Two-dimensional gel electrophoresis (2-DE) is a core proteomic technique to study protein expression and function in living organisms. Although it has been extensively used for investigation of bacterial, yeast, animal and plant tissue cells, there is limited information about the use of 2-DE in microalgal research. In this study, a number of key chemical reagents, including acetone, trichloroacetic acid, urea, thiourea, dithiothreitol, and tributyl phosphine, were quantitatively evaluated for 2-DE of green microalgae, using Haematococcus pluvialis as a model system.
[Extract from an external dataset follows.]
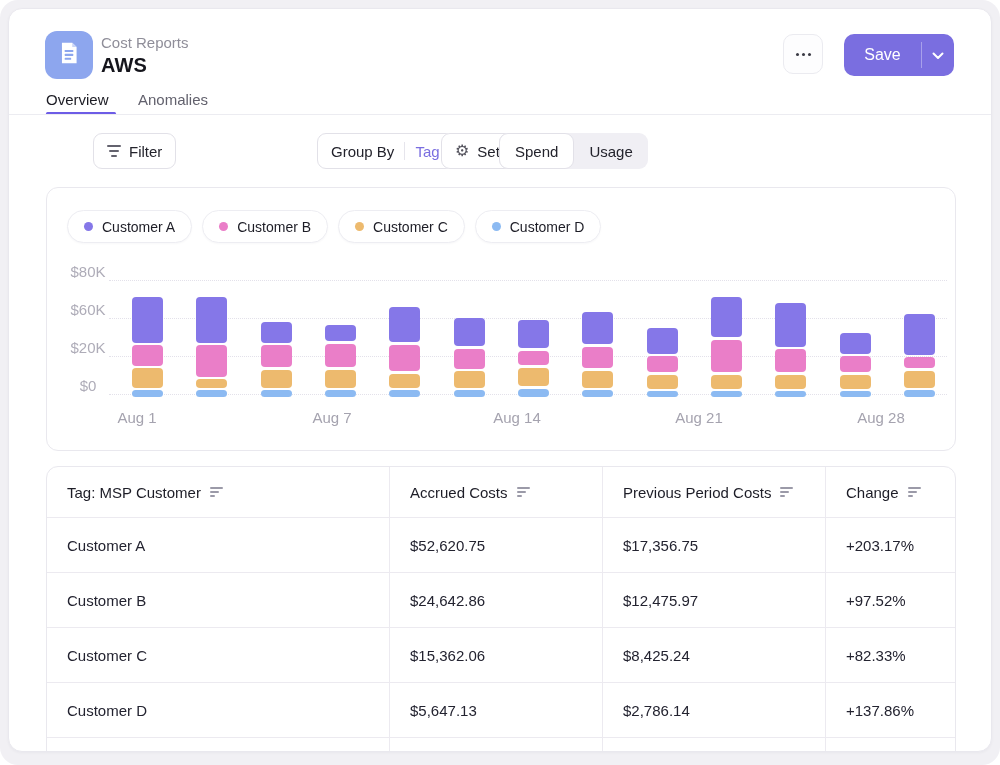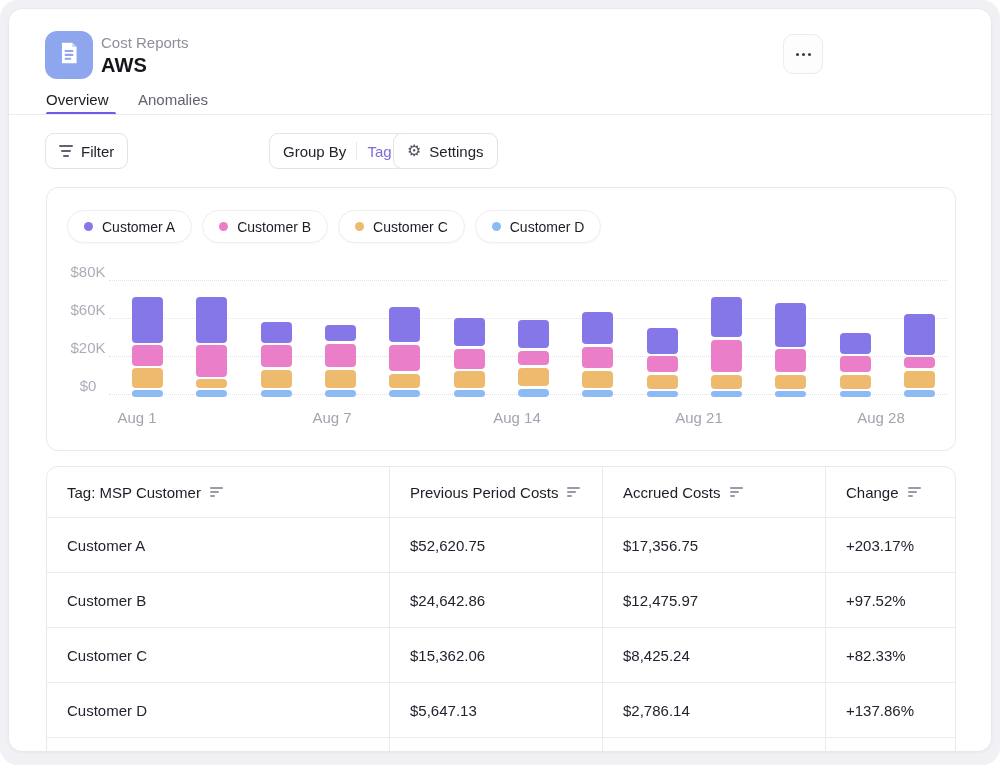"Save" div.save-btn { html: none -> <div> <span>Save</span> <span></span> <span> <span> <svg> <path></path> </svg> </span> </span> </div> }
The goal was to maximize the number and staining intensity of protein spots while minimizing streaking and smearing on the second dimensional SDS gel. Compared to non-frozen immobilized pH gradients (IPG) strips, freezing of the IPG strips at -20°C after isoelectric focusing (IEF) enhanced protein resolubilization and transfer into the SDS gel, and thus improved resolution while eliminating vertical point streaking on the SDS gel. It was also confirmed that manipulation of sample loading capacity is a simple, effective purification strategy for selective investigation of the proteins of interest and of varying abundances. The protocol was also successfully applied to profiling protein expression in H. pluvialis under external stress conditions, indicating its potential usefulness in further proteomics studies of this organism and related species.